Ve şimdi en baştaki sorumuza geri dönelim: sizin mükemmel haftasonunuz nasıl geçer?
Bu soruyu kendime sorduğumda aklıma işte FT’nin bu serisi geldi. Neydi bu insanların deneyimlerinin ortak noktası? Bu diziden çıkarılacak bir ders, bu kıssadan bize düşen bir hisse var mıydı?
Üstlerindeki cilayı, mış gibiliği, biraz abartıyı ve süsü araladığımız zaman bu insanların mükemmel haftasonu fikirlerinden kalan hülasada bir kaç ortak nokta vardı. Birincisi aileyle geçen zamandı. Müze ziyareti, caz konseri, tabiat yürüyüşü sonunda piknik, şık bir restoranda 12 tabaklık tadım mönüsü ya da Pazar akşamı takımınızı desteklemek için stadyum önünde kuyruğa girmek; tüm bunlar aileyle güzeldi. Kimse ‘ben şuraya gittim aman da ne güzeldi’ demiyordu. Birlikte gittik, beraber gördük, hepimiz çok seviyoruz diyorlardı.

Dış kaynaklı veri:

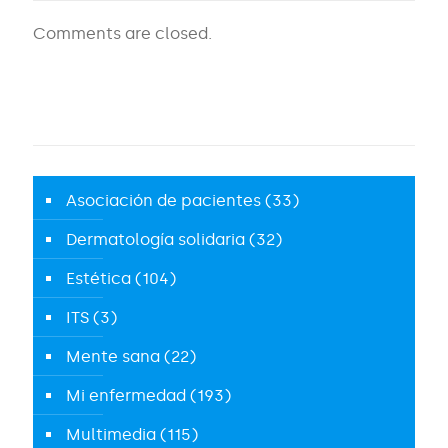
Comments are closed.
Asociación de pacientes
(33)
Dermatología solidaria
(32)
Estética
(104)
ITS
(3)
Mente sana
(22)
Mi enfermedad
(193)
Multimedia
(115)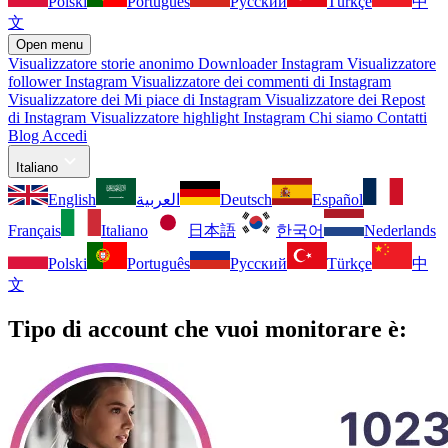
Polski
Português
Русский
Türkçe
中
文
Open menu
Visualizzatore storie anonimo
Downloader Instagram
Visualizzatore
follower Instagram
Visualizzatore dei commenti di Instagram
Visualizzatore dei Mi piace di Instagram
Visualizzatore dei Repost
di Instagram
Visualizzatore highlight Instagram
Chi siamo
Contatti
Blog
Accedi
Italiano
English
العربية
Deutsch
Español
Français
Italiano
日本語
한국어
Nederlands
Polski
Português
Русский
Türkçe
中
文
Tipo di account che vuoi monitorare è:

İkinci mühim mesele ise, elbette, yerellikti.
Sevilla’da, Siena’da, Münih’te, Kopenhag’da, Stokholm’de, Şikago’da, Melbörn’de, hatta dünyanın en kozmopolit şehirleri Londra ve New York’ta çok güçlü bir yerellik kültürü vardı.
Yani insanlar kasaplarını, sabah kahvelerini içtikleri kahvenin garsonunu, yemek yedikleri lokantanın sahibini, tabii bu arada komşularını tanıyorlardı. Bunun bir adım ötesi de vardı: Şehirlerindeki konser programını biliyorlardı, düzenli olarak tiyatroya, baleye, operaya gidiyorlardı, ve şehrin hayatı diyebileceğimiz o ortak varoluşa can-ı gönülden iştirak ediyorlardı.

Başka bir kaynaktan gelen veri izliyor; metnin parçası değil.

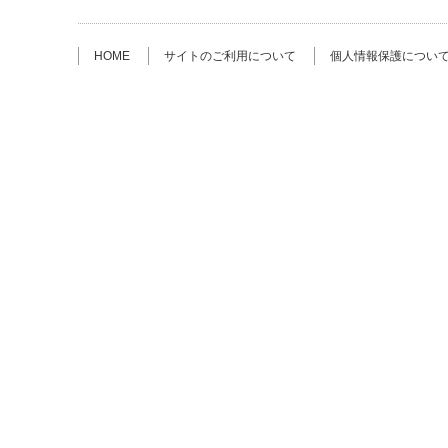
HOME
サイトのご利用について
個人情報保護につい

Şimdi burada bir mola verelim. Yine yıllar öncesine dönelim. Hâlâ oturduğumuz şehrin dışındaki banliyöye ilk taşındığımızda salonun galerisine asılacak lambayı – yeni tabirle aydınlatma modülünü – asmak için bu işlerde uzman bir elektrikçi bulmuştuk. Sabah kapı çaldı, ellerinde alet çantalarıyla içeri giren ustaların başındaki genç çocuk bana baktı baktı ve sordu:
“Abi sen Topağacından değil misin ya?”
“Evet.”
“Ben …’nin çırağıydım. Hatırladın mı?”
Hatırlamıştım. Ekibin kalan kısmı iskeleyi kurarken biz eski mahallemizden konuştuk. Kim nalburiyesini pideciye çevirmişti, kim dükkanını kiraya vermişti, kim babaları vefat edince..?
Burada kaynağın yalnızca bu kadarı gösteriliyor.